The Philippine Department of Energy formalised a cooperation framework with ten Norwegian energy companies — including DNV, Fred. Olsen Windcarrier, and Reach Subsea — to accelerate the country's offshore wind buildout. Energy Secretary Sharon Garin hosted the Norwegian delegation in Manila during the Asia Clean Energy Forum (ACEF) week, with discussions centred on technology transfer, engineering expertise, and workforce training.
The Philippines holds an estimated 178 GW of offshore wind potential — roughly 400 times its current wind capacity of 440 MW. Over 200 representatives from government, industry, and finance attended a subsequent seminar at the Asian Development Bank covering policy frameworks, grid upgrades, port infrastructure, and workforce development. Philippine developers ACEN and Copenhagen Offshore Partners engaged directly with Norwegian counterparts on the practical challenge of moving projects from planning to construction.
This cooperation follows the country's declaration of a State of National Energy Emergency earlier in 2026 and the shortlisting of nine companies for the Green Energy Auction 5 (GEA-5) offshore wind round, with the auction proper scheduled for 27 August and notices of award expected 23 September 2026.
Norwegian companies like Fred. Olsen Windcarrier and Reach Subsea are established offshore marine and subsea operators whose core workforce — naval architects, marine engineers, ROV pilots, and installation supervisors — overlaps directly with the subsea O&G labour pool.
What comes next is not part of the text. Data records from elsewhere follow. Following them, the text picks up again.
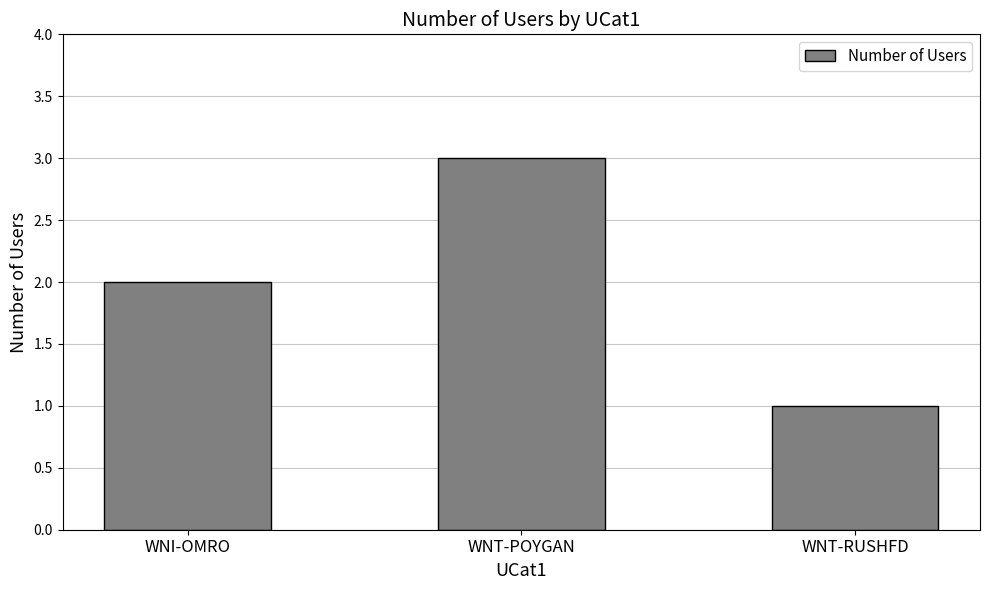

At which label is the value closest to 2?

WNI-OMRO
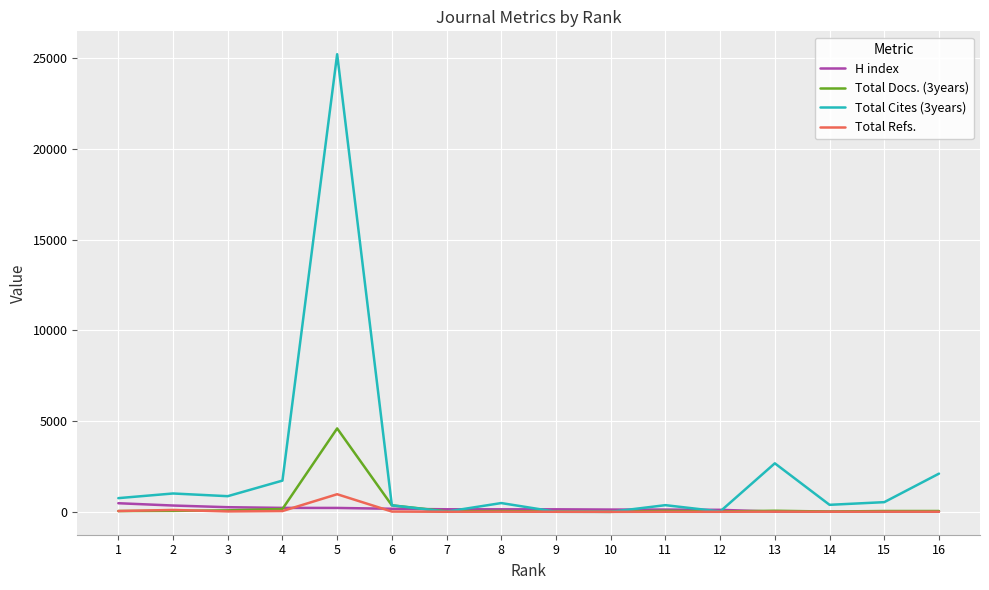

How many lines are shown in the chart?

4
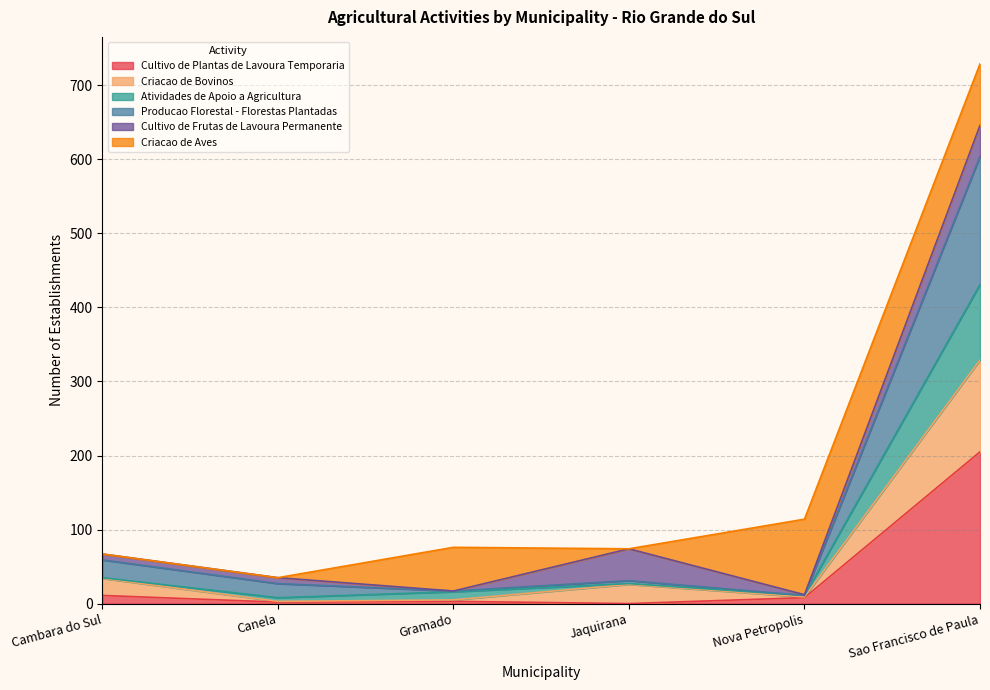

At which category is the sum across all series the highest?

Sao Francisco de Paula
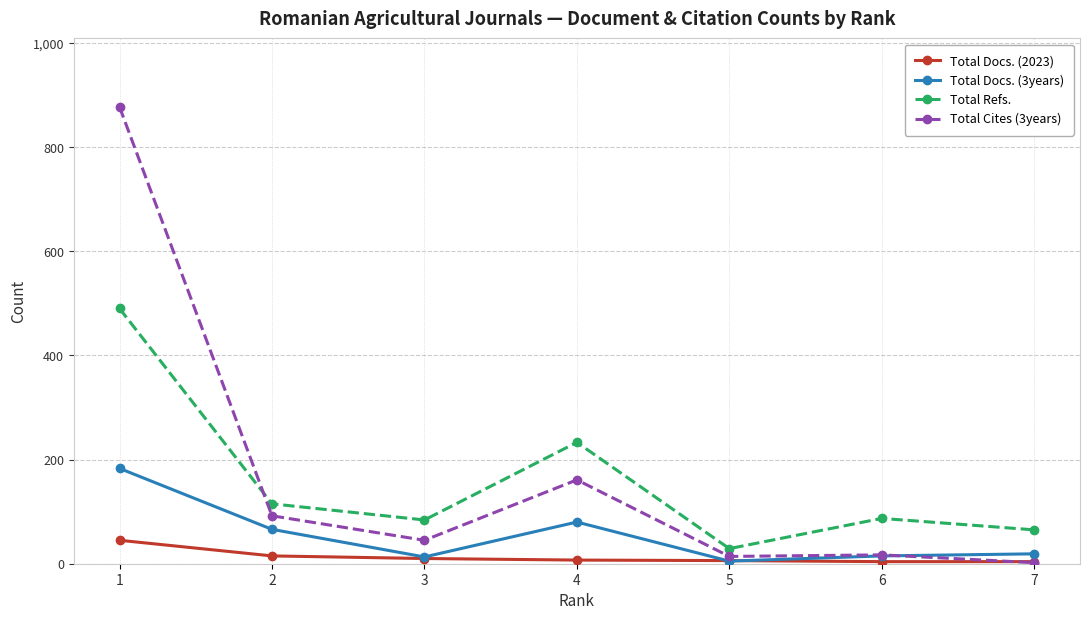

Rank the series at 1 from highest to lowest value.

Total Cites (3years), Total Refs., Total Docs. (3years), Total Docs. (2023)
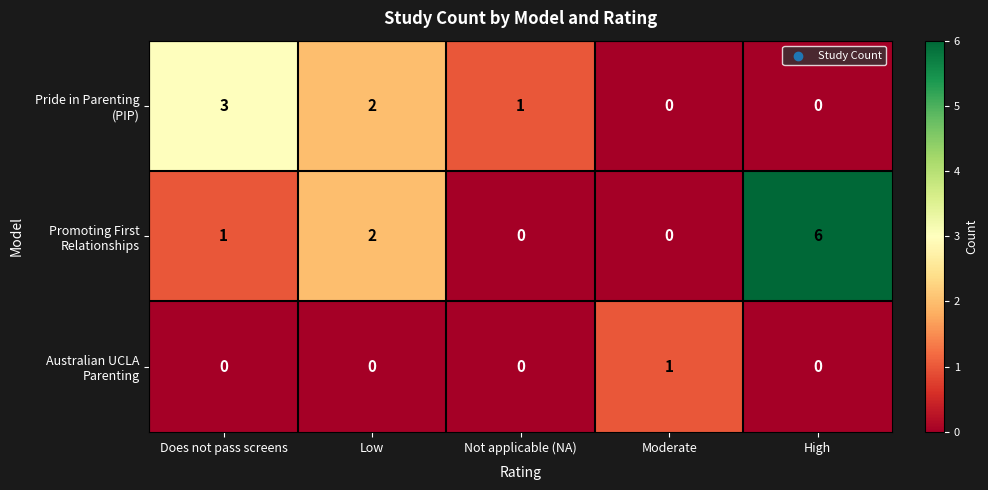

Which label corresponds to the largest value in the chart?

High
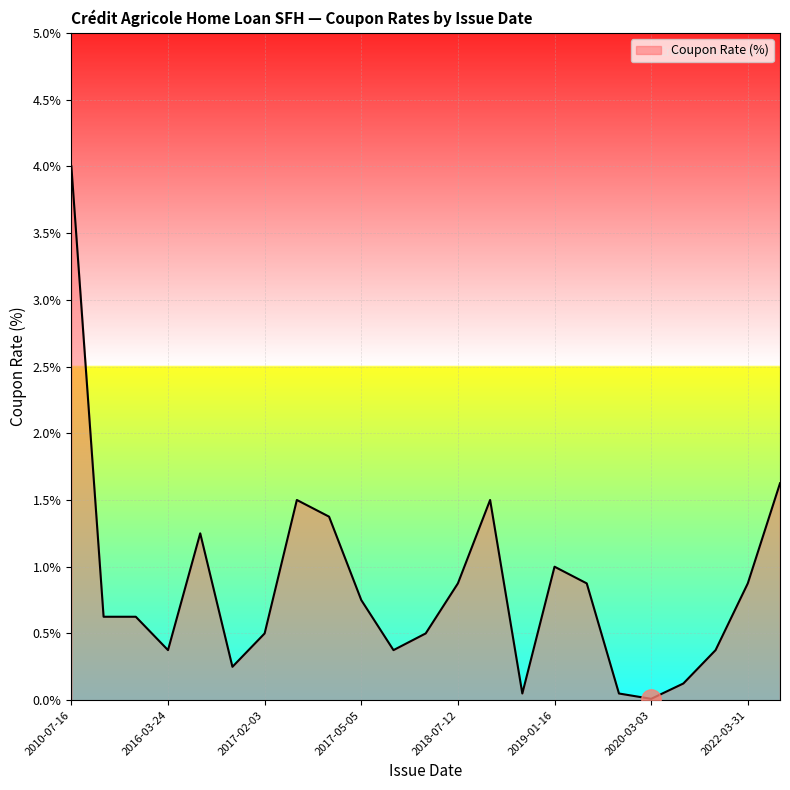

What is the maximum value shown in the chart?

4.0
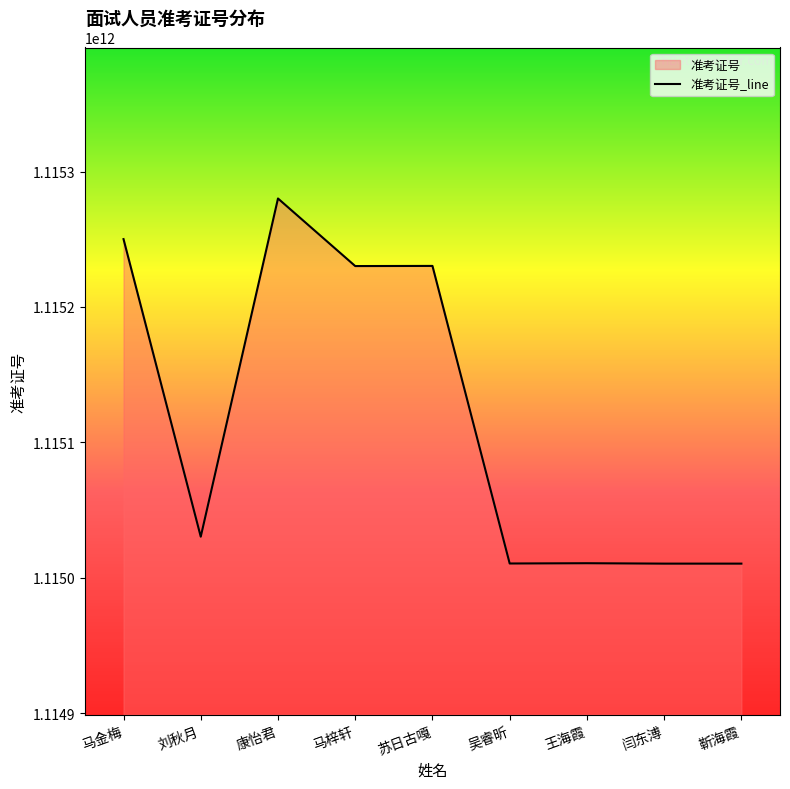

Reading left to right, list all the values displayed in this chart.

1115250100123	1115030301407	1115280104419	1115230200528	1115230302718	1115010501608	1115010705807	1115010406726	1115010404512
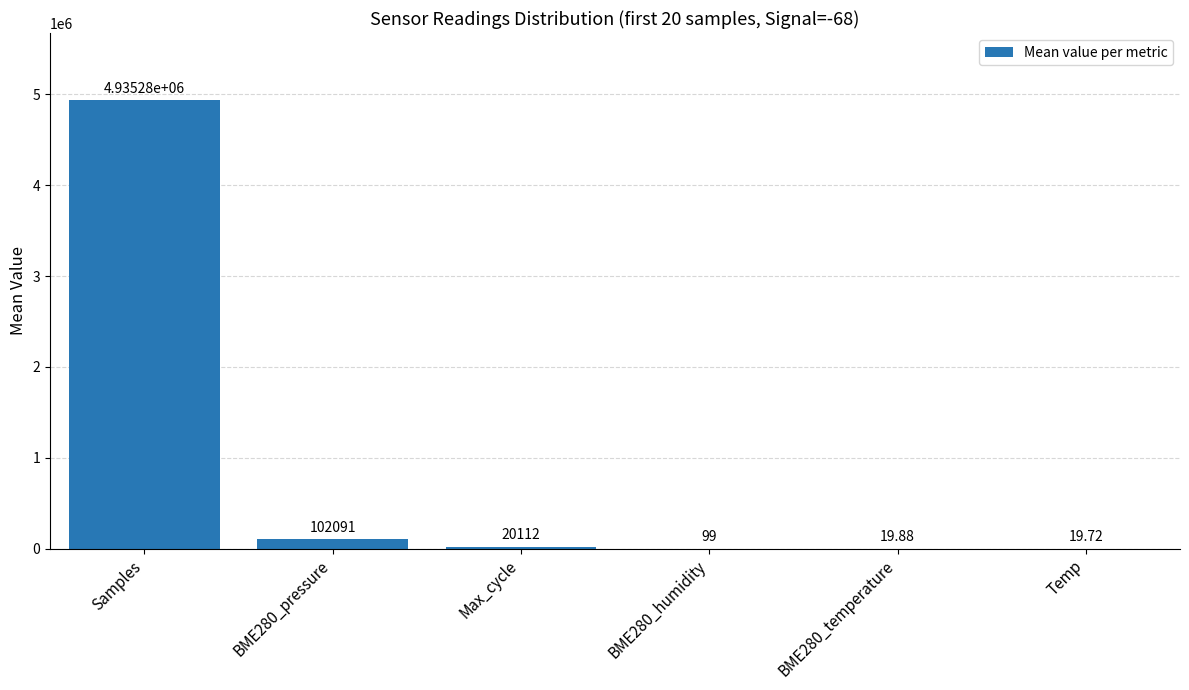

Reading left to right, list all the values displayed in this chart.

4935283.0	102091.0	20112.0	99.0	19.9	19.7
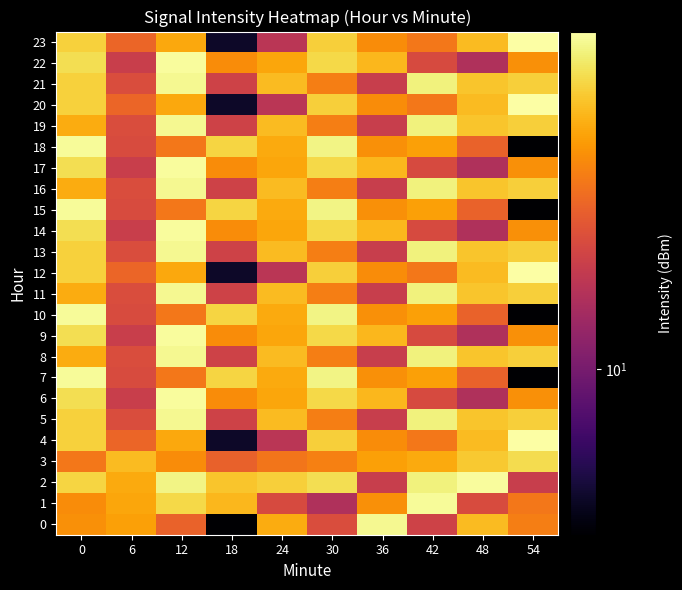

Which has a higher value, 12 or 30?

12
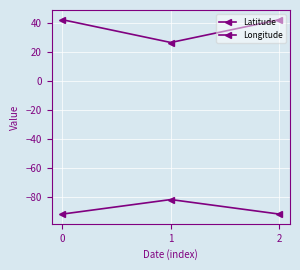

What is the sum of all Longitude values?

-264.8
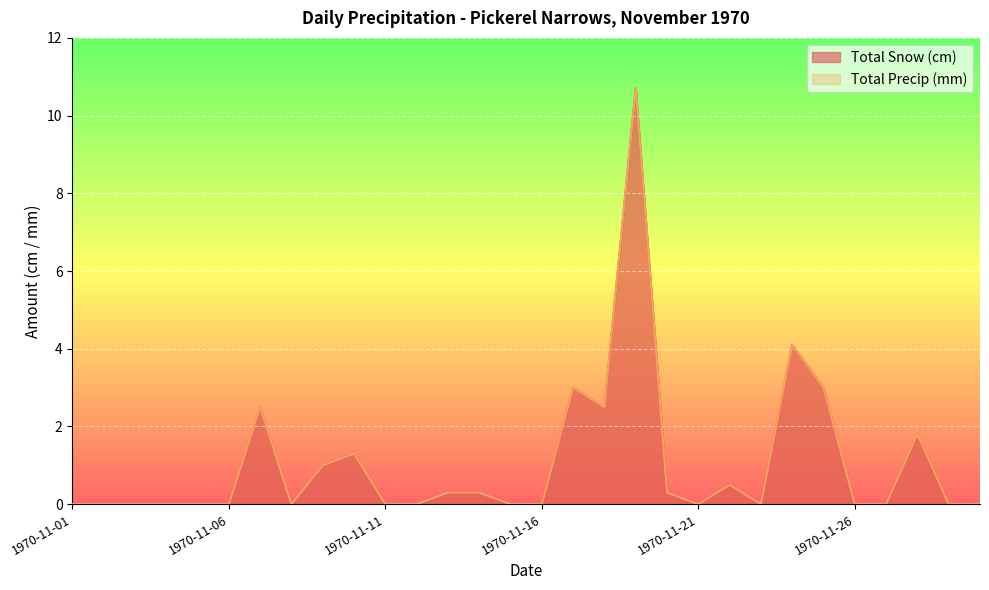

Where is the first local maximum for Total Precip (mm)?

1970-11-07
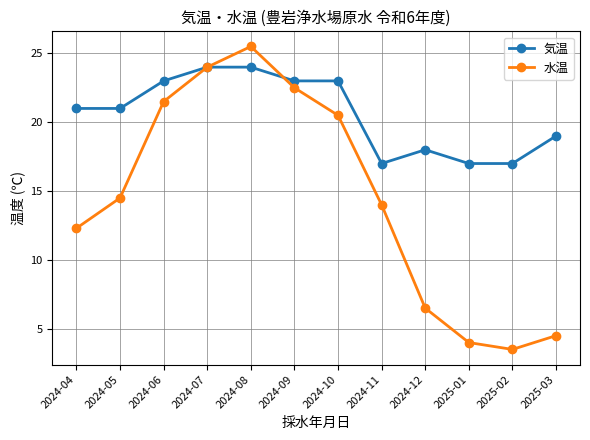

How many interior local peaks does the 水温 series have?

1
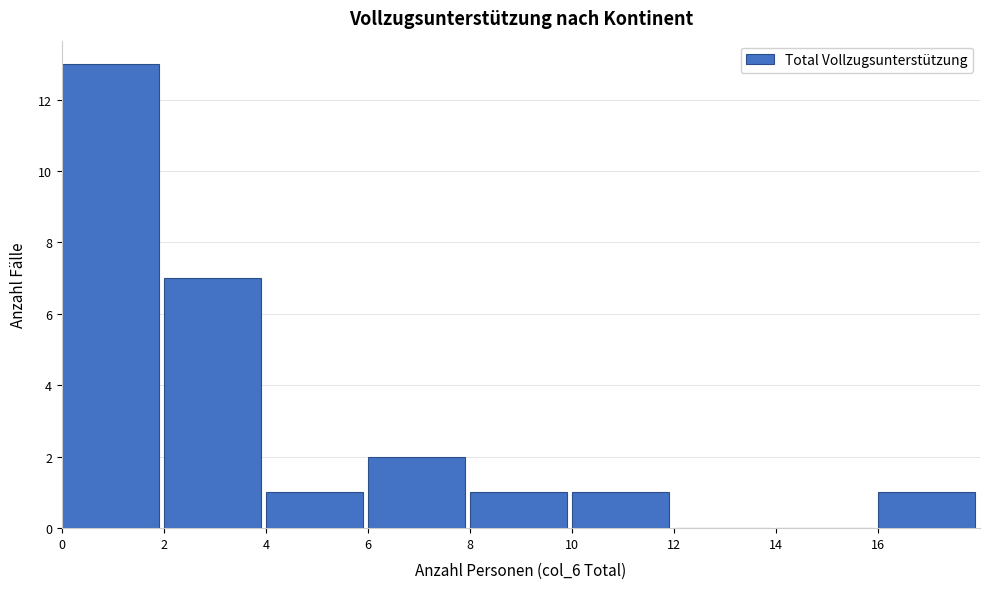

Over which range of the x-axis is the bar tallest?

0 to 2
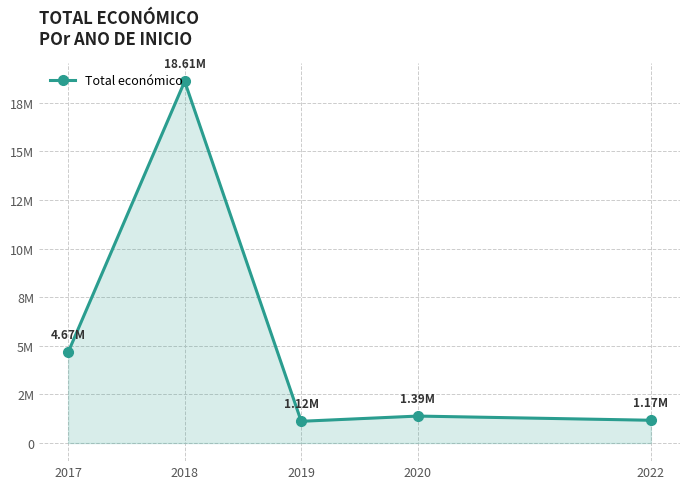

The value at 2019 is 1119237. True or false?

True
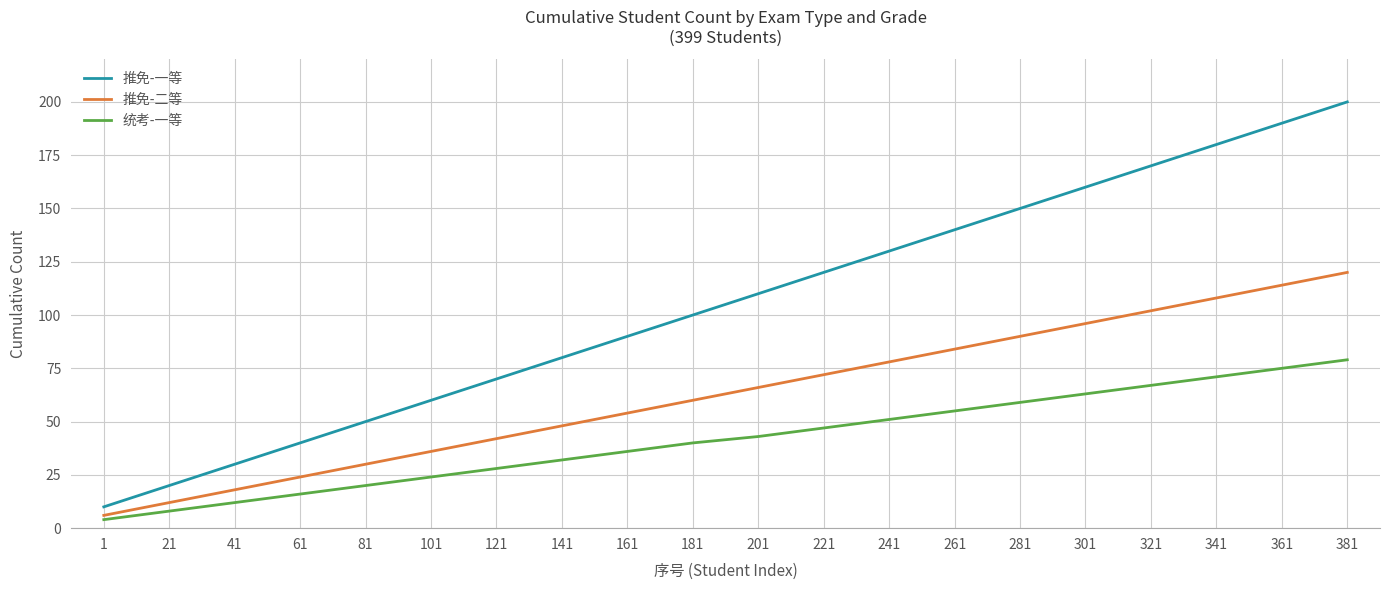

How many lines are shown in the chart?

3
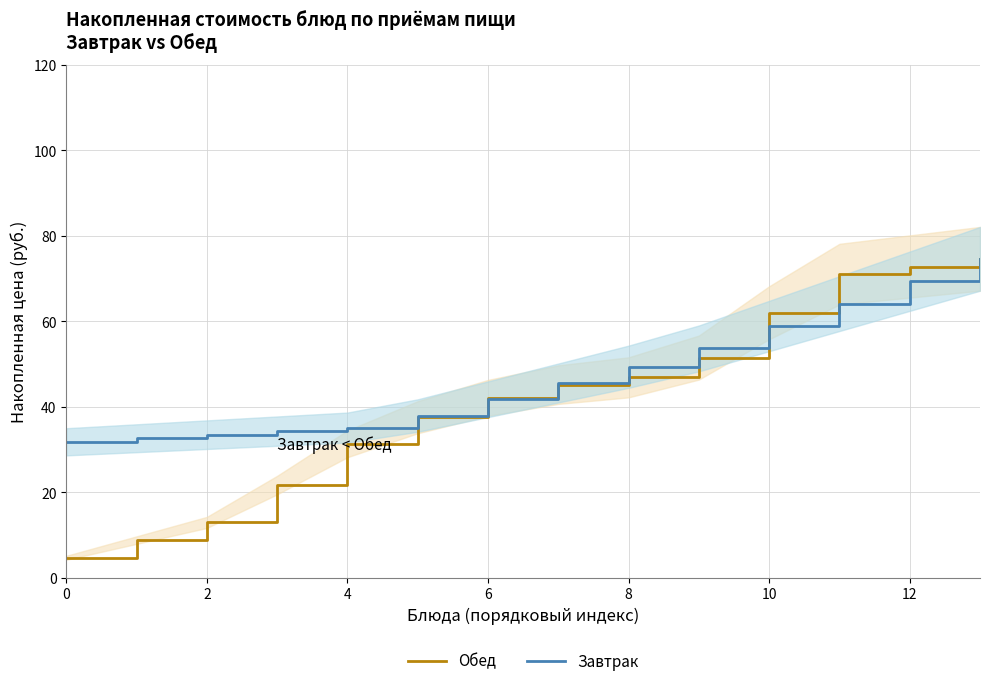

List the series in order of their peak value, lowest first.

Обед, Завтрак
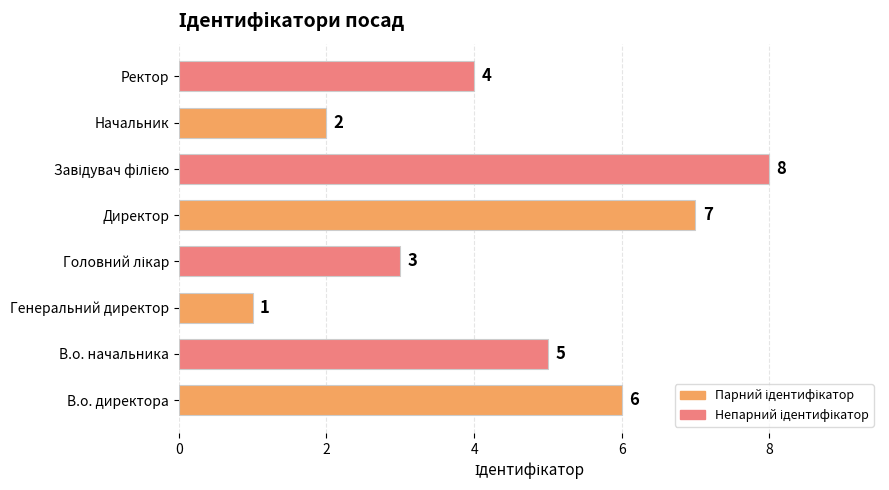

Reading bottom to top, list all the values displayed in this chart.

6	5	1	3	7	8	2	4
Their commitment to Philippine offshore wind creates a new demand channel that competes with traditional O&G project mobilisation across Southeast Asia.
The convergence of GEA-5 auction preparations and this bilateral framework means that by H2 2027, the Philippines will be competing simultaneously for the same offshore installation and commissioning talent that Malaysian, Indonesian, and Vietnamese operators are mobilising for upstream gas projects. Mobilisation timelines for floating wind installation vessels and specialised subsea cable-lay crews are already extending; the 178 GW pipeline will tighten day-rates for marine spread and push lead times for experienced offshore supervisors well beyond current 90-day norms.